The example_lorenz_ui shows a good example of this situation.

Learning by examples

Several full-featured examples can be used to learn more about how to develop an application with visualization and data processing with Traits and Mayavi:

  • example_lorenz_ui: A didactic and simple example that shows how the Lorentz model can be integrated and visualized interactively while changing the model parameters.
  • example_mayavi_traits_ui: An example showing how you can mimic the UI of the Mayavi application with simple code using Traits.
  • example_multiple_engines: An example showing how you can isolate different scenes by affecting them to different engines.
  • example_coil_design_application: A full-blown and elaborate application enabling specification of a current-loop description for a coil, and integration of the resulting magnetic field with real-time visualization of the field and the coil structure.

Integrating in a WxPython application

Using the Visualization class defined above:

import wx

class MainWindow(wx.Frame):
    def __init__(self, parent, id):
        wx.Frame.__init__(self, parent, id, 'Mayavi in Wx')
        self.visualization = Visualization()
        self.control = self.visualization.edit_traits(parent=self,
                                kind='subpanel').control
        self.Show()

app = wx.PySimpleApp()
frame = MainWindow(None, wx.ID_ANY)
app.MainLoop()

Two examples of integrating Mayavi visualization with Wx applications are given:

  • example_wx_embedding: a simple example, as above.
  • example_wx_mayavi_embed_in_notebook: a more complexe example, showing 2 different Mayavi views embedded in a Wx notebook.

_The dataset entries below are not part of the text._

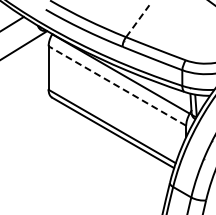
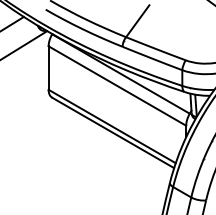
line at (137, 21): dashed -> solid
line at (116, 85): dashed -> solid
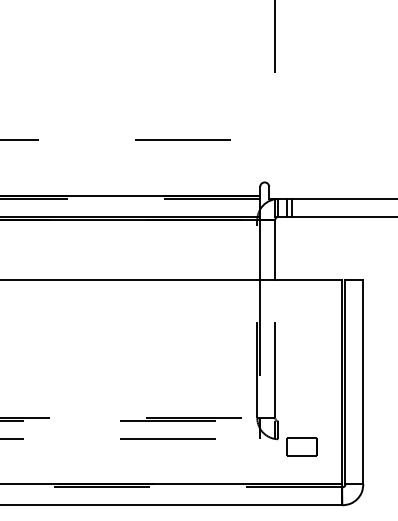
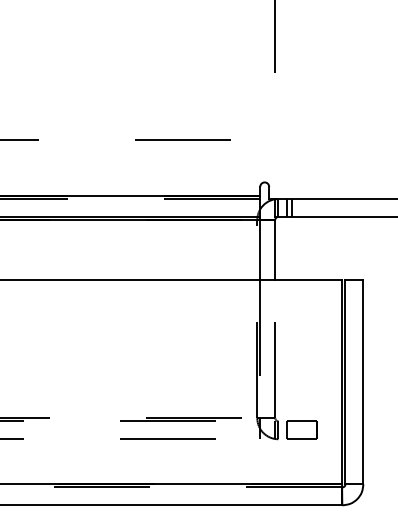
part at (301, 446) position: (301, 446) -> (301, 429)
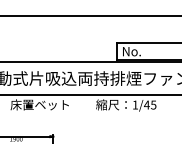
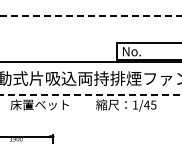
line at (90, 16): solid -> dashed
line at (90, 95): solid -> dashed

Integrating in a PyQt application

Before defining the Visualization class:

import os
os.environ['ETS_TOOLKIT'] = 'qt4'

And using this class:

from PyQt4 import QtGui

class MainWindow(QtGui.QMainWindow):
    def __init__(self, parent=None):
        QtGui.QWidget.__init__(self, parent)
        self.visualization = Visualization()
        self.ui = self.visualization.edit_traits().control
        self.setCentralWidget(self.ui)

window = MainWindow()
window.show()
QtGui.qApp.exec_()

For a full-blown example of embedding in Qt, see example_qt_embedding.

Warning

On definition of the model (and thus previous to the start of the event loop), Traits sets up some hooks on the main QApplication. As a result if you instanciate a new one, using for instance:

app = QtGui.QApplication()

Your Traits application will not work.